#### [ARTICLE]
——————————

Linear Haskell QuickSort Performance

Why is linear haskell’s quicksort not quicker than the naive approach?
linear-base/examples/Simple/Quicksort.hs at master · tweag/linear-base (github.com)
I get the quicksort module above, and write the following test script.

import Quicksort
import Control.DeepSeq
import System.Random.SplitMix
import Control.Monad
import Control.Monad.State.Strict
import GHC.IO (evaluate)
import System.TimeIt (timeIt)
import Data.List (sort)

len = 5000000 :: Int

gen = mkSMGen 123546789

randomList :: [Int]
randomList = evalState (replicateM len (state nextInt)) gen

qs :: Ord a => [a] -> [a]
qs [] = []
qs (x:xs) = qs ltx ++ x : qs gex
  where
    ltx = [y | y <- xs, y < x]
    gex = [y | y <- xs, y >= x]

deepEval_ :: NFData a => a -> IO ()
deepEval_ = void . evaluate . force

main :: IO ()
main = do
    deepEval_ randomList
    timeIt $ deepEval_ (quickSort randomList)
    timeIt $ deepEval_ (qs randomList)
    timeIt $ deepEval_ (sort randomList)

——————————

#### [Stored items]
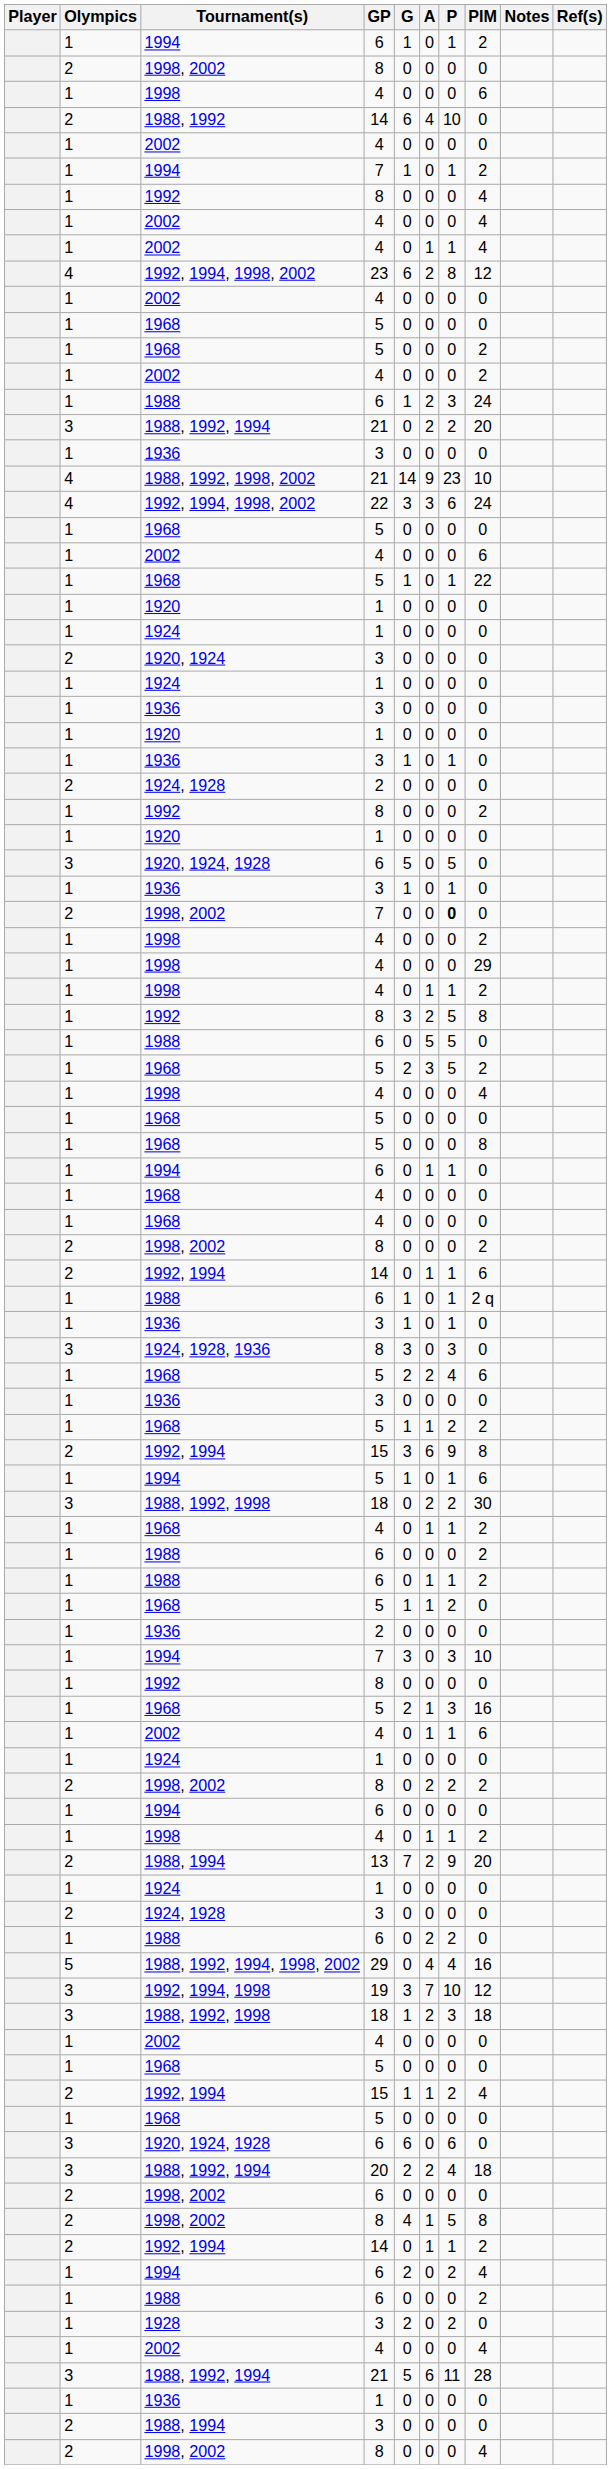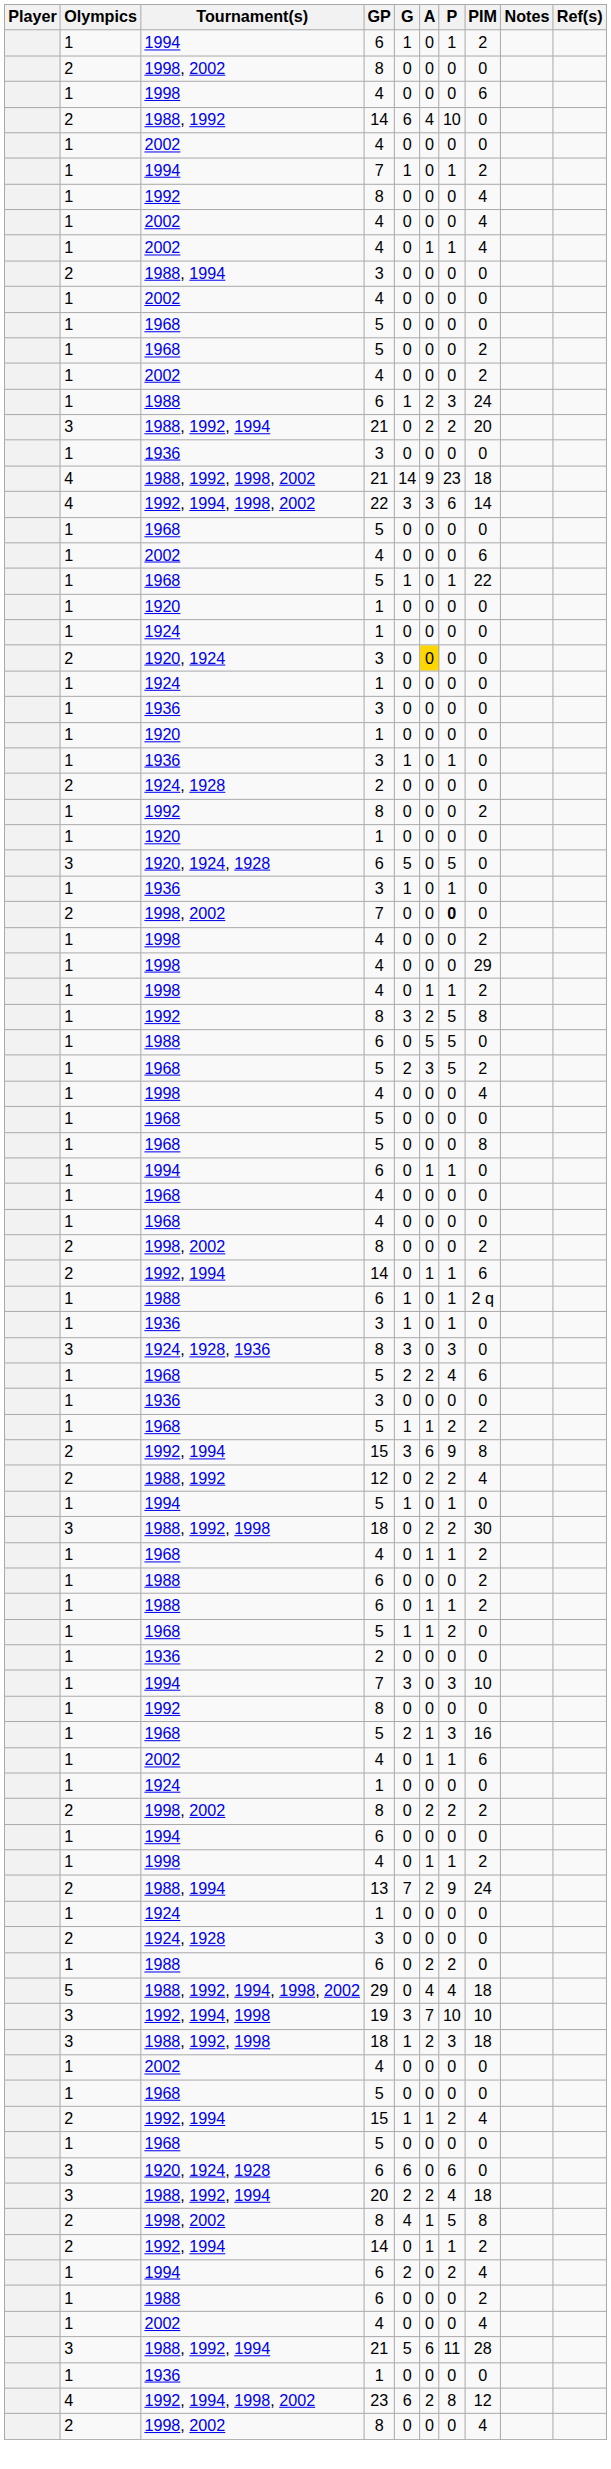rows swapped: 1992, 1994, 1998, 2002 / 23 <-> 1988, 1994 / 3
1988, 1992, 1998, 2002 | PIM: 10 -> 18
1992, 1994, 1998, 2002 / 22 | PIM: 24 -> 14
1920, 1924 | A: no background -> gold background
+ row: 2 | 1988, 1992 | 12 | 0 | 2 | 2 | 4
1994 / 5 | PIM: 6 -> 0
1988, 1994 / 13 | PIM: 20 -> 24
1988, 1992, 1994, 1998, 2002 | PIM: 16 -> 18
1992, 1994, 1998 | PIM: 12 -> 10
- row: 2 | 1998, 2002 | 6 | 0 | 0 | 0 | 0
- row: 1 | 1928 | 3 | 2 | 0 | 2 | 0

——————————

#### [WHAT TO DO]
Please rewrite the forum post's paragraph that begins "I get the quicksort module" more briefly, keeping its main facts.

#### [CORRECT RESULT]
I took the quicksort module above and wrote this test script.